Нам не хотелось играть в карты и пить водку, потому что мы здорово устали, сдавая в Салехарде суда речникам. Всегда, когда сдаешь судно, что-нибудь в нем оказывается не в порядке и всегда чего-нибудь не хватает из имущества. У меня не хватило пары кирзовых сапог, которые стибрил коротышка-боцман (за что его побили матросы), двух весел к спасательной шлюпке, ключей от трюмов и еще двадцати-тридцати наименований.

И вот пишешь акты и проклинаешь приемщиков и какого-нибудь Ероху, у которого сам принимал с недостачей, а потом отмечаешь с приемщиками, стараешься по-всякому надуть их, и они в конце концов рвут акты, машут безнадежно рукой, и вы расстаетесь с ними без раздражения, но и без желания опять встретиться. И так торопишься после этого скорее уйти с борта, что даже забываешь попрощаться с судном.

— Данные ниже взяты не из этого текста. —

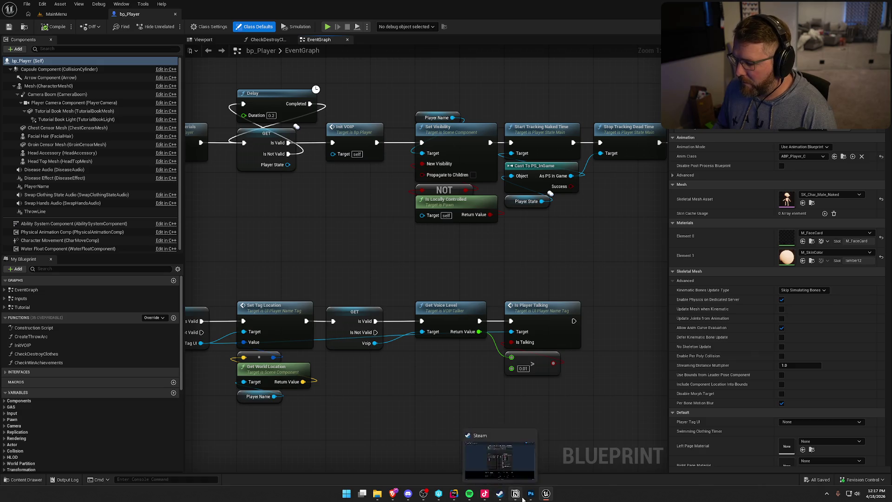
click(428, 482)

А когда ты болтался в море и вышагивал по рубке свою вахту, то был близок к судну и думал о том, как тяжело будет с ним расставаться. Твое судно переваливало очередную волну, кряхтя всеми своими сочленениями, ты любил его, невольно плечом подпирал стенку в рубке, помогая ему перевалить волну, и даже говорил с ним. И без всякой сентиментальности при этом. Иногда казалось, что судно оборачивает к тебе свою длинную морду и косит на тебя взглядом так, как делает это добрая лошадь, когда ждет похвалы от всадника за искреннее усердие.

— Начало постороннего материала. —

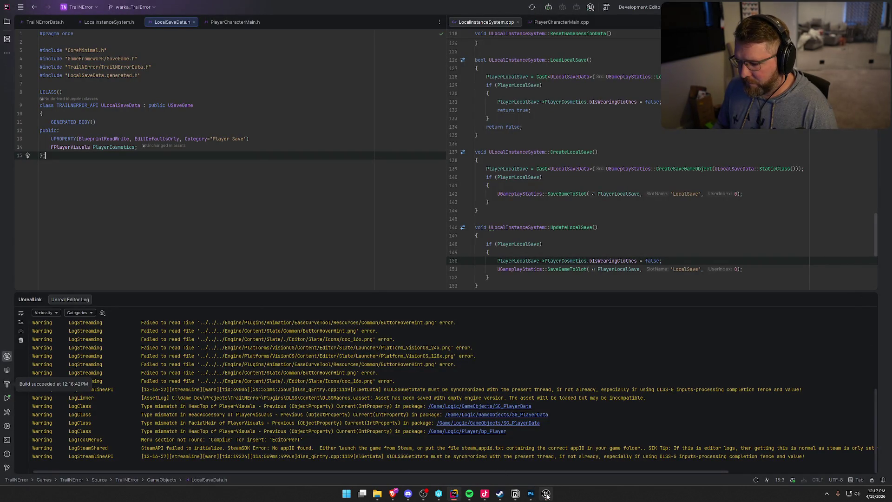
mouse_move(546, 494)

А когда акты уже подписаны, ты торопишься скорее уйти, чтобы приемщики, чего доброго, не обнаружили, что яйца, которые ты сдал в количестве двухсот штук, возможно, уже протухли. И еще ты торопишься на катер, или машину, или на поезд, чтобы лишние сутки не валяться в залах ожидания на станции Лабытнанги, чтобы опередить других своих товарищей, перегонщиков, и первым достать билеты.

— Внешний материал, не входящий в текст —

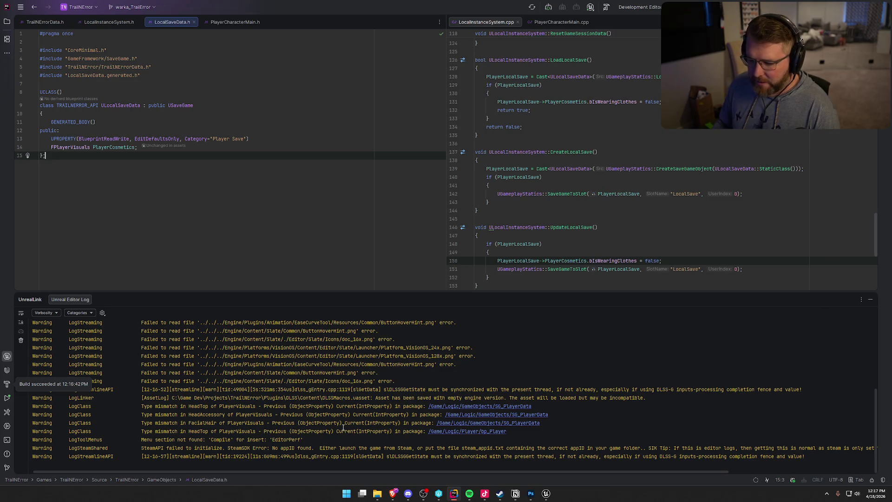
scroll(343, 427, up, 5)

Ты хватаешь свой чемодан, дергаешь ящики в каютном столе, видишь в них только старые журналы, старую зубную щетку и старые, ненужные больше накладные. Ты вроде бы ничего не забыл. Но тут вдруг бросает на тебя с каютной переборки взгляд женщина, которая плыла с тобою рядом от самого Ленинграда, какая-нибудь Мерлин Монро. Ты торопливо отковыриваешь кнопки, суешь карточку в карман пальто и драпаешь к трапу.

Идет дождь. На душе погано. Ибо ты оставил каюту с мусором, неприбранную, и совестно еще и от этого. Трап стоит отвесно, очень скользко, рука занята чемоданом, ветер пронзает насквозь.

Всегда, когда летом уплываешь на Север, не верится, что там будет холодно, хотя ты уже раз двадцать испытал это на своей шкуре. И ты слезаешь по отвесному трапу на мокрую глину, чертыхаясь от холода. И уходишь, даже не оглянувшись на свое судно.

За пазухой у тебя много денег, впереди возвращение в отчий дом и период беззаботности. И хотя ты отлично знаешь, что деньги улетучатся очень скоро, а дома ждут тебя только неприятности, но удивительно легко забываешь об этом.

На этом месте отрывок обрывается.